A tiller is a must have, especially when you’re just starting out due to the cost of a tractor and tiller setup, plus the fact you’ll need to get in and around some tight turns after the season has started, you can also use it to help keep the weeds down, you can run the hand tiller between the row of plantings and on the paths between if necessary.

A lot of people use a material ground cover or some kind of mulch for the paths as well as a ground cover for the entire garden then just cut x’s or holes in the ground cover for the plants, this method is not horrible but it does make it a lot harder to keep up with your hilling.

A hand tiller is also budget friendly where a good tractor setup is not always so budget friendly.

Tractor:
A tractor with bucket is the best but you can do well with an older tractor that doesn’t have a bucket, but that bucket is often worth its weight in gold, you’ll also need some attachments.

You’ll probably need a bush hog to clear some areas, try to get one with a stump jumper! “Not all bush hogs are created equal”, you’ll thank me later for that bit of info, maybe a plow and disc or a good tiller.

Depending on the size of your tractor, a good two bottom plow and a tiller would do nicely without a disc but a lot of old school boys prefer just the plow and disc and forgo the tiller while others prefer just the tiller and forgo the plow and disc, that choice is up to you and your budget.
The tractor and attachments don’t have to be new.

It’s up to you how you want to do it but the least expensive to get going would be just use the hand tiller.

Mowers:
Yep hang on to that city yard push mower you’ll need it around the house and buildings on the homestead as well, if you have a riding mower keep a hold of that too, you’ll need them both or you’ll be buying another one or two before it’s all said and done.

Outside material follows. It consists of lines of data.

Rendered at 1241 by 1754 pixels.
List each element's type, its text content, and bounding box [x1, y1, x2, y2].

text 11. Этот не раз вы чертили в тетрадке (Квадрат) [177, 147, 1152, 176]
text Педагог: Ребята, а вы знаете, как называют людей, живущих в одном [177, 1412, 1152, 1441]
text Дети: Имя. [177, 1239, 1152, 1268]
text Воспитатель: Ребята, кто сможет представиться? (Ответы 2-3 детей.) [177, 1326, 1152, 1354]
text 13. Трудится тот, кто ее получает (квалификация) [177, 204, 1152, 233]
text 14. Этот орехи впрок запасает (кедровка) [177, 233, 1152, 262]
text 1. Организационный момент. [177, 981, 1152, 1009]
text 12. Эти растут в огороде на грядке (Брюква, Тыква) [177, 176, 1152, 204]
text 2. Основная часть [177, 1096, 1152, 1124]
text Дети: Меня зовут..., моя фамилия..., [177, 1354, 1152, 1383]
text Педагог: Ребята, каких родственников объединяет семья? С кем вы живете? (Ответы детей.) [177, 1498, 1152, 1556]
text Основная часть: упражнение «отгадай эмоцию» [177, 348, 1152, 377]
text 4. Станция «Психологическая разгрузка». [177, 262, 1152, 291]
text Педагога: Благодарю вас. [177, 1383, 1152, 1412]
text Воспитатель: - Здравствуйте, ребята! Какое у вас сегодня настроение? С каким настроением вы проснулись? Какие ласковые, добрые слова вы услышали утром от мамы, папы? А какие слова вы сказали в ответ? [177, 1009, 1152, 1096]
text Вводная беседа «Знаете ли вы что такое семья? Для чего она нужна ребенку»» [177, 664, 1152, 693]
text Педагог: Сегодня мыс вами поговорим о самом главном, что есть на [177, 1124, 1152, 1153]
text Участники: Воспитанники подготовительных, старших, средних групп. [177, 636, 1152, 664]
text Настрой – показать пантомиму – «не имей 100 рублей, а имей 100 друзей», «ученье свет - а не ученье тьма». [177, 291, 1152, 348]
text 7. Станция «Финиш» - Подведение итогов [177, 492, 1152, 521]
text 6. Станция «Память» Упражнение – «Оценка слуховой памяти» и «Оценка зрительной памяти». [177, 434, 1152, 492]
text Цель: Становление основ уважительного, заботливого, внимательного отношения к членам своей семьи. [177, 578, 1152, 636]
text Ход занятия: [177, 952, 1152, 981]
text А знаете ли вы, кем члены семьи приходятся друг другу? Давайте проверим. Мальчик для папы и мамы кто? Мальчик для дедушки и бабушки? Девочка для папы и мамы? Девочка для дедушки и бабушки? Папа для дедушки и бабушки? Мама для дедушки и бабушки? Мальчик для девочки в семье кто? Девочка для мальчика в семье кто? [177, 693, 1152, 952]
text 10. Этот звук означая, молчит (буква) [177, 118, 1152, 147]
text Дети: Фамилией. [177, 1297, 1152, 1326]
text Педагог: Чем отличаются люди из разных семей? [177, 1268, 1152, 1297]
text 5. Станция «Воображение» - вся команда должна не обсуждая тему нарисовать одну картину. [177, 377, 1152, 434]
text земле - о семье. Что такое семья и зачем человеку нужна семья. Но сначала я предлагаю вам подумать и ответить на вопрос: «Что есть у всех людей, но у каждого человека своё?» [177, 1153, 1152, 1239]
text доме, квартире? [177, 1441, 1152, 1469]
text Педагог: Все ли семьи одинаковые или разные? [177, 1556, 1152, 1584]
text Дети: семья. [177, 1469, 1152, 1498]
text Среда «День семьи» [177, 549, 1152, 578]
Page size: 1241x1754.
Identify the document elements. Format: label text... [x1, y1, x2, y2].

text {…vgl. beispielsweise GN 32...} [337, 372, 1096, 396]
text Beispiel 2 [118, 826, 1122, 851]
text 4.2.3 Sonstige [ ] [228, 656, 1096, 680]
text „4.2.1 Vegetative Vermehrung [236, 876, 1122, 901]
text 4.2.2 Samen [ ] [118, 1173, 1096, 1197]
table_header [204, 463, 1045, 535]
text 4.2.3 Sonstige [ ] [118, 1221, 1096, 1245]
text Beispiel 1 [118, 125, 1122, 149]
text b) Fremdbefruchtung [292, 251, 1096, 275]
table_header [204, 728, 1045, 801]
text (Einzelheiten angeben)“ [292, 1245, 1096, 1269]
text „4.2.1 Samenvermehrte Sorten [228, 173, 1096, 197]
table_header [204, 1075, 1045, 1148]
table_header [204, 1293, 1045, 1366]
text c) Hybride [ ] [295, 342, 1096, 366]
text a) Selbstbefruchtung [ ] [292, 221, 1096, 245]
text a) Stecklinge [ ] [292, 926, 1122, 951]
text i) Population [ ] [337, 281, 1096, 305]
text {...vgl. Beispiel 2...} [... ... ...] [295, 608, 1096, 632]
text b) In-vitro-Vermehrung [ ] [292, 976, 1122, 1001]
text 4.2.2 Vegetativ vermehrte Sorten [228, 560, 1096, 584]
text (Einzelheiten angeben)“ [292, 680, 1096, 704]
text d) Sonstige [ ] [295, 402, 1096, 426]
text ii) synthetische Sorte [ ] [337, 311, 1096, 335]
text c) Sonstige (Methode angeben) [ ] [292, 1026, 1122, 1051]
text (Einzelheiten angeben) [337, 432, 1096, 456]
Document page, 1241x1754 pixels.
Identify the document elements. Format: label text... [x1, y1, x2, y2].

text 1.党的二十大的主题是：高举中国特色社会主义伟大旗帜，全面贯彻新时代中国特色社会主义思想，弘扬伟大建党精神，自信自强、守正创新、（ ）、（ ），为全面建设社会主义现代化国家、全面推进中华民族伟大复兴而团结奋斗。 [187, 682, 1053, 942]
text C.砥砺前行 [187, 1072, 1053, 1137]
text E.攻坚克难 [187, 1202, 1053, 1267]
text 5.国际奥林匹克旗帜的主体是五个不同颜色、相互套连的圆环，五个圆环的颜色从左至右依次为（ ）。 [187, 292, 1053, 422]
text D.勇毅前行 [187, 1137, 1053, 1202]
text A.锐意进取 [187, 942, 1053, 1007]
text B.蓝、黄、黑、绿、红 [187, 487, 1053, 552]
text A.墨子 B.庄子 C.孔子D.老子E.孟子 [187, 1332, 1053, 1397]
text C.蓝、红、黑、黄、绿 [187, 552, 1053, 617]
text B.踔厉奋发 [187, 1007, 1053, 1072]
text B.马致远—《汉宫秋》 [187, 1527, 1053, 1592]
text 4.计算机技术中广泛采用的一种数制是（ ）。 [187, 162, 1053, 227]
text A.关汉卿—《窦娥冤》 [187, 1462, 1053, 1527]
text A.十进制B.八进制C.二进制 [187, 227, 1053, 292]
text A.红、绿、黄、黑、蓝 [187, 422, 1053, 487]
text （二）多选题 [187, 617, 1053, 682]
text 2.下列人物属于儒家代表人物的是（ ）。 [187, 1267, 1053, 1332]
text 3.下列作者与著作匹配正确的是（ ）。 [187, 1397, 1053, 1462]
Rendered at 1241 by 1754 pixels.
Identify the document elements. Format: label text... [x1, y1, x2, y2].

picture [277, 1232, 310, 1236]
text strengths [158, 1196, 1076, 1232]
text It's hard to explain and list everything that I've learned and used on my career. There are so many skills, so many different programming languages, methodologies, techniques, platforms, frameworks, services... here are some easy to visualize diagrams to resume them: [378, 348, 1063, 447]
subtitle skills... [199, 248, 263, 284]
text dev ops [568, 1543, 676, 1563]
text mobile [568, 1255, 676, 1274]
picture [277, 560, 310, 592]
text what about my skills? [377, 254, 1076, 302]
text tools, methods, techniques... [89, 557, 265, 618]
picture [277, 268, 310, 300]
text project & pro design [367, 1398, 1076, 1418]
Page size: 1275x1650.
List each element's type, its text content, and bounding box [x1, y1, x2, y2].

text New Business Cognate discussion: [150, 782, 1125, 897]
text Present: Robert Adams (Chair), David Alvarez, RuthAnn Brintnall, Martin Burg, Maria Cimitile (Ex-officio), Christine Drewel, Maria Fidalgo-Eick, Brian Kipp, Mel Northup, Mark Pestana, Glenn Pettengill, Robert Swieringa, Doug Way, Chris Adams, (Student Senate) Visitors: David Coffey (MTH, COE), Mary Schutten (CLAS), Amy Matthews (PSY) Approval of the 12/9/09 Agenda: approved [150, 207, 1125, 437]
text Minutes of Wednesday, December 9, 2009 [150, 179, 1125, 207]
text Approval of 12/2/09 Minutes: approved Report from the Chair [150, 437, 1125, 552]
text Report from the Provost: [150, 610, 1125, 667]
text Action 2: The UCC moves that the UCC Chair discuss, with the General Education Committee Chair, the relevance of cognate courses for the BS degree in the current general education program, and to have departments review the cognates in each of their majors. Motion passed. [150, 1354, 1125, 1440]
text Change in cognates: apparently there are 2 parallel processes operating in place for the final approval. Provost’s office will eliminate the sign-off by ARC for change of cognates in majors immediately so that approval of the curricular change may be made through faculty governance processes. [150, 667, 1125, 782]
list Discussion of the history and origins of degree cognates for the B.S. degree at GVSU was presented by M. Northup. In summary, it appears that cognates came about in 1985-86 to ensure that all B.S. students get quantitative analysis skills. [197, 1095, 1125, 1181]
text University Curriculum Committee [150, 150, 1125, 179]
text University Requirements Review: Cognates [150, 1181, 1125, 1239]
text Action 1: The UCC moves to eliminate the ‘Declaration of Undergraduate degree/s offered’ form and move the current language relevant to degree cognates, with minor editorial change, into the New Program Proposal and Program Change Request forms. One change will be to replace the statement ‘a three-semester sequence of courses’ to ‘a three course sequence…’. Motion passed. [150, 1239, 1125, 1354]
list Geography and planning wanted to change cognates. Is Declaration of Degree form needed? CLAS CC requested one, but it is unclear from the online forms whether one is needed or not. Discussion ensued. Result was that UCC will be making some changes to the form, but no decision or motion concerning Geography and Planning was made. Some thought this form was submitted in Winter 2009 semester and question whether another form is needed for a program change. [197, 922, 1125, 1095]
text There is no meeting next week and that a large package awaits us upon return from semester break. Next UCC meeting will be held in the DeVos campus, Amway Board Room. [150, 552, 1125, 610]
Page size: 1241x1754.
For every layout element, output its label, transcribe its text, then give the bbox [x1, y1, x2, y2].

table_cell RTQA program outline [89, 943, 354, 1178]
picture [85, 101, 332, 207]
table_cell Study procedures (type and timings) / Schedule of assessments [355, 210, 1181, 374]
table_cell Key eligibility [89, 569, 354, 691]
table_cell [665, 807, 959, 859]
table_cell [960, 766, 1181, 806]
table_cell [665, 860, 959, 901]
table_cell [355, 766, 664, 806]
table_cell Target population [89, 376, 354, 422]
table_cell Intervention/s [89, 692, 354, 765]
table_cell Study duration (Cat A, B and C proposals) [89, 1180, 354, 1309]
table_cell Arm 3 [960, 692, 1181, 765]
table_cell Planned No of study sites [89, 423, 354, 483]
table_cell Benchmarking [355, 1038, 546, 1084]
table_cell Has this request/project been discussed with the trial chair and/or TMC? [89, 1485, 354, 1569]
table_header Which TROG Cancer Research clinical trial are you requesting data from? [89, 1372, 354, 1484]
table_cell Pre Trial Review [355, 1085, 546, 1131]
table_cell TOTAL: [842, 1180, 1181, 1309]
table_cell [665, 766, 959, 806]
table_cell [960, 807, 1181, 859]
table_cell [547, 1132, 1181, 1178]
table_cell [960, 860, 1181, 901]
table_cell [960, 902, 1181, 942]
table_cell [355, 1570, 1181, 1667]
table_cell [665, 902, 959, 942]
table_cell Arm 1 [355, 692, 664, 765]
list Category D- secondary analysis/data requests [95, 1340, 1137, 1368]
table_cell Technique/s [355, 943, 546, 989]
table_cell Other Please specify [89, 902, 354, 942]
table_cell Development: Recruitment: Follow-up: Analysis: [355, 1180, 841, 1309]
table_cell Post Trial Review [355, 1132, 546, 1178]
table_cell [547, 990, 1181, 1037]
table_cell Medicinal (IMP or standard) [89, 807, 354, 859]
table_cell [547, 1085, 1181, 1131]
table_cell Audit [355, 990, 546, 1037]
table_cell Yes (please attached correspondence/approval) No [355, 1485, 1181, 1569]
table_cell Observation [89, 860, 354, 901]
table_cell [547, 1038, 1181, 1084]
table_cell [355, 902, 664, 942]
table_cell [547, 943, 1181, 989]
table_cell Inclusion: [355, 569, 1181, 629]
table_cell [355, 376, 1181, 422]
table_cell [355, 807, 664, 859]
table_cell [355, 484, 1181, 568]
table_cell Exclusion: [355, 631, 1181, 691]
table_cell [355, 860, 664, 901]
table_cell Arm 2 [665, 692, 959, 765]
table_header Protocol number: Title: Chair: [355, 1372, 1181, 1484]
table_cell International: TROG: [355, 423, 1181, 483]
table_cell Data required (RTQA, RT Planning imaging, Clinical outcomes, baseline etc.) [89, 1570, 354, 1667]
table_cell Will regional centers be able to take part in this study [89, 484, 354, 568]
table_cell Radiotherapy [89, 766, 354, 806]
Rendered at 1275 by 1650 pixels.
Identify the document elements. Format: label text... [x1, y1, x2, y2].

If your push mower or rider is in good shape you might consider trading up for a bigger or better version of each.
You might also trade the used mowers for a finish mower to go along with the bush hog, however even a finish mower is often a pain around the house and buildings enter the weed eater here.

Tools:
You need tools and more tools, because you will break a lot of them.
Besides needing them, what good is a shop with out any tools to work on stuff? Some of the tools you will need, shovels, rakes, hoes, garden hoses and all kinds of other hand tools including mechanical tools for working on tractor, tiller, trucks, car and all that fun stuff.

Be sure to check your State, County and or Township rules and regulations to find out what you can and can’t do, what permits you might need and so on.

Remember:
A homestead is what you make of it. What you want it to be, not what someone else has done or is doing, not everything works the same for everyone else. So enjoy your homestead life and be happy.